Depende. O "Big Brother" é um formato puxado, que eu gosto. Gostar, gostava, mas também não ficava triste se não o fizesse. Eu fiz o segundo e não imaginava que o fosse fazer. 

Estando deste lado, e conhecendo cada vez mais jovens adultos que têm aspirações a chegarem à televisão, a serem apresentadores, a perceção que eu tenho é que o Cláudio é a referência para muitos deles, que se identificam consigo. Tem essa perceção?
Tenho porque recebo sempre essas manifestações. Eu fico sempre contente porque eu acho que eles primeiro não me conhecem. Depois vão procurar a minha história. Quem o faz percebe que não fui exatamente aquela pessoa que tirou Comunicação Social, um curso de apresentação, que foi escolhida por alguém que me achou muita graça, fui fazer um casting e fui ficando.

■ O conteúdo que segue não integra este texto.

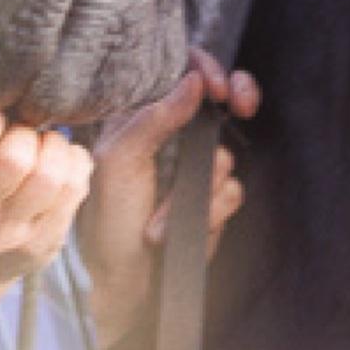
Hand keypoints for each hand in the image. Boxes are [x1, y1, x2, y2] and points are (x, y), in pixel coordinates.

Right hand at [0, 101, 92, 284]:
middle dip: (26, 131)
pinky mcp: (43, 242)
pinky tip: (60, 161)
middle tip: (23, 130)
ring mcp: (7, 235)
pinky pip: (74, 188)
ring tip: (44, 143)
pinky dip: (74, 162)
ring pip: (51, 175)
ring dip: (55, 146)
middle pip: (15, 158)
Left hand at [77, 50, 259, 348]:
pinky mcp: (213, 201)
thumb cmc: (108, 220)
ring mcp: (194, 169)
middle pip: (220, 96)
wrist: (127, 283)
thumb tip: (192, 80)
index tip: (216, 85)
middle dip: (239, 94)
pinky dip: (210, 212)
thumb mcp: (118, 161)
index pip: (179, 71)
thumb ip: (153, 117)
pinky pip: (233, 191)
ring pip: (226, 153)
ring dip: (201, 186)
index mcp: (139, 118)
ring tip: (167, 212)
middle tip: (242, 104)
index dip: (204, 67)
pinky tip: (181, 228)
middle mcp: (170, 137)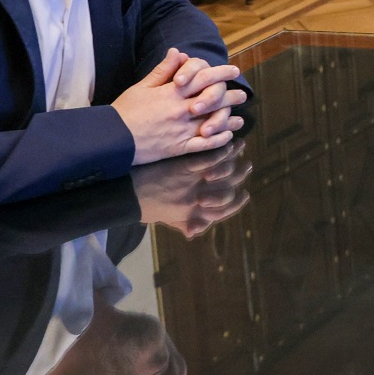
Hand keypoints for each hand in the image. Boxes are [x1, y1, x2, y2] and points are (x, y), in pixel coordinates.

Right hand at [112, 48, 247, 165]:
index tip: (234, 70)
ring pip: (213, 122)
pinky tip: (226, 136)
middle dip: (230, 97)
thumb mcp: (143, 86)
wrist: (112, 139)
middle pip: (213, 100)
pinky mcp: (179, 148)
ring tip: (239, 119)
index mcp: (173, 92)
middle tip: (242, 95)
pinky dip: (218, 140)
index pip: (203, 78)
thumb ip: (163, 70)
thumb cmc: (125, 111)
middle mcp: (181, 110)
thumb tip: (179, 52)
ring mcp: (182, 130)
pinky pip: (204, 145)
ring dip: (228, 119)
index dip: (221, 73)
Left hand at [132, 143, 251, 237]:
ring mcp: (193, 183)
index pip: (224, 211)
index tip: (245, 194)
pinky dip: (222, 149)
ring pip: (224, 171)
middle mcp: (197, 200)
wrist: (125, 194)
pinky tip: (227, 140)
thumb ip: (182, 223)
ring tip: (240, 146)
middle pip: (229, 190)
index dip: (237, 203)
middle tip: (248, 166)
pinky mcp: (186, 166)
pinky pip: (211, 158)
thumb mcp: (165, 219)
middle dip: (240, 177)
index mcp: (194, 214)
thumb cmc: (144, 207)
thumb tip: (194, 233)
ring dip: (235, 158)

Eu não sou essa pessoa. Eu sou a outra pessoa. Eu sou aquilo a que lá fora chamam o sonho americano. Eu vim à procura, eu fiz-me a mim próprio. Eu fui esgravatando as minhas oportunidades, foram-me aparecendo pessoas. Eu digo sempre à minha filha: "Leonor, não é o curso superior que te vai dar. Tens de ter vontade de". Ela quer ser historiadora e escritora. Eu digo sempre "a faculdade ajuda, os estudos ajudam, mas tens de querer, porque não te cai do céu, ninguém te vai buscar a casa". O que acho que acontece com os miúdos é que eles podem ver "se ele fez, eu também faço". Eles têm é de ter noção de que, para fazer isto, eu tinha de abdicar de uma data de coisas. Muitas coisas, que eu só vou recuperar quando, aos 50, abrandar o meu ritmo de trabalho. Vou recuperar amigos, coisas que perdi, vou voltar à horta. Coisas que eu não pude fazer neste tempo porque estive muito focado em chegar aqui. Eu acho que eles têm de ter essa noção de sacrifício.

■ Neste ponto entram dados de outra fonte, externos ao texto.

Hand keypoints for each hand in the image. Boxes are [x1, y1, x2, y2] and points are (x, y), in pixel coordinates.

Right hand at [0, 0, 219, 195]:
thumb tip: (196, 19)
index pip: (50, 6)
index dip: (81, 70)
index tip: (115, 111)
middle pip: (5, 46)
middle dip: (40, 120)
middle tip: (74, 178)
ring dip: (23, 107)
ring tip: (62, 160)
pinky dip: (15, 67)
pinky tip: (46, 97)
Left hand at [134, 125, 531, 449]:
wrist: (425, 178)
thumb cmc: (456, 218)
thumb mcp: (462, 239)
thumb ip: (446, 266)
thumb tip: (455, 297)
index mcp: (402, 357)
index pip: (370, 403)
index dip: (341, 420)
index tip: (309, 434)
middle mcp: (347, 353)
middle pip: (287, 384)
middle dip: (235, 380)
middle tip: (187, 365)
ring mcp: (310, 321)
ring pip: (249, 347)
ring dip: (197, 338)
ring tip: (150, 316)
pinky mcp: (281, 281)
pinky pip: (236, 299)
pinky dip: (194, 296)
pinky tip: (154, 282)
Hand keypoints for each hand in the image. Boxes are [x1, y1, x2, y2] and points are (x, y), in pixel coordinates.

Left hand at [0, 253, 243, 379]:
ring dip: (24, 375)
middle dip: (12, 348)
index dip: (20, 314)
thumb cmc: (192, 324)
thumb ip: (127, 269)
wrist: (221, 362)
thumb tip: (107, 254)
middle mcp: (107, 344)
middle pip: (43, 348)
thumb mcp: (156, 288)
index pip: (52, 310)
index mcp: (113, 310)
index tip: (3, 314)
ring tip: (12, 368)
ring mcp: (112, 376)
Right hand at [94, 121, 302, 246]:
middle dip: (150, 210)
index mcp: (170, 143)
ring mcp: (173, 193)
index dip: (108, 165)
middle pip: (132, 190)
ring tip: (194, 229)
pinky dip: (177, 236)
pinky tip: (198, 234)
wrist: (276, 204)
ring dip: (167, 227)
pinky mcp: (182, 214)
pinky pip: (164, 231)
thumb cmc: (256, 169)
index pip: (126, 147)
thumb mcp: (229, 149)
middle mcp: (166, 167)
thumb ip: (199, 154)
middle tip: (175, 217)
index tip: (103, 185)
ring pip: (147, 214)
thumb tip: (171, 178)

"Eu gosto de cultivar um lado que as pessoas não conhecem, e cultivo o estar sozinho porque acho que me faz falta."

Foi um caminho solitário?
Foi. Muito solitário. Porque as pessoas não entendem. Porque os teus amigos, quando dizes que conseguiste isto e isto, para eles é peanuts, porque muito não são desta área, então não têm noção do que é ou uma entrevista, ou um casting ou ser chamado para uma figuração. Não valorizam. E depois, a partir do momento em que entras, é para eles um dado adquirido e tu chegas à conclusão que este meio é muito bonito mas os amigos são muito difíceis de fazer e é muito complicado tu conversares com as pessoas. Por um lado ainda bem, que é para não trazeres mais para dentro de casa do que as coisas que tens. Mas um caminho feito assim é um caminho solitário.

Sente-se acompanhado agora, no sentido em que, apesar de ter feito esse caminho sozinho, tem uma boa rede de apoio à sua volta?
Eu serei sempre uma pessoa sozinha porque eu tenho esta enorme necessidade de perceber que subo a escada de casa e é como se fosse o Super Homem. Transformo-me noutra pessoa. Numa pessoa que quer que os amigos estejam cá em casa, falem de outra coisa, que venham e façam outra coisa qualquer, ver séries que não tenham nada a ver com isto. Gosto de ir ao cinema sozinho.

Eu gosto de cultivar um lado que as pessoas não conhecem, e eu cultivo o estar sozinho porque acho que me faz falta. Embora eu saiba que tenho a minha filha, a minha família, os amigos no Alentejo, os amigos da televisão, em quem posso confiar, mas eu cultivo para mim uma certa solidão que eu acho que nos faz falta para quando chegarmos ao fim do dia, esvaziarmos o ego.

Nós somos um balão. Sais de casa e és o Cláudio Ramos. O senhor deixa-te passar à frente, abre-te a cancela da TVI. Chegas ao bar, não pagas, vais para a televisão. Três horas o foco em cima, palmas, elogios na internet, a imprensa… se tu não chegas a casa e esvazias o balão, não te dás conta e, ao fim de duas ou três semanas, achas-te o rei. Não és o rei de nada. Podes sair do ar de um dia para o outro e acabou-se. Vais a Badajoz e ninguém sabe quem tu és. Eu preciso desse exercício para não sofrer com coisas que, depois, me possam vir a acontecer mais à frente. Se, de repente, eu ficar sem programas, ou se eu ganhar menos, como já me aconteceu, eu penso ‘ok, aquilo era apenas um privilégio de um trabalho que eu fazia”.

O ego é a coisa mais lixada neste meio. Se não o esvaziamos, trama a vida de muita gente.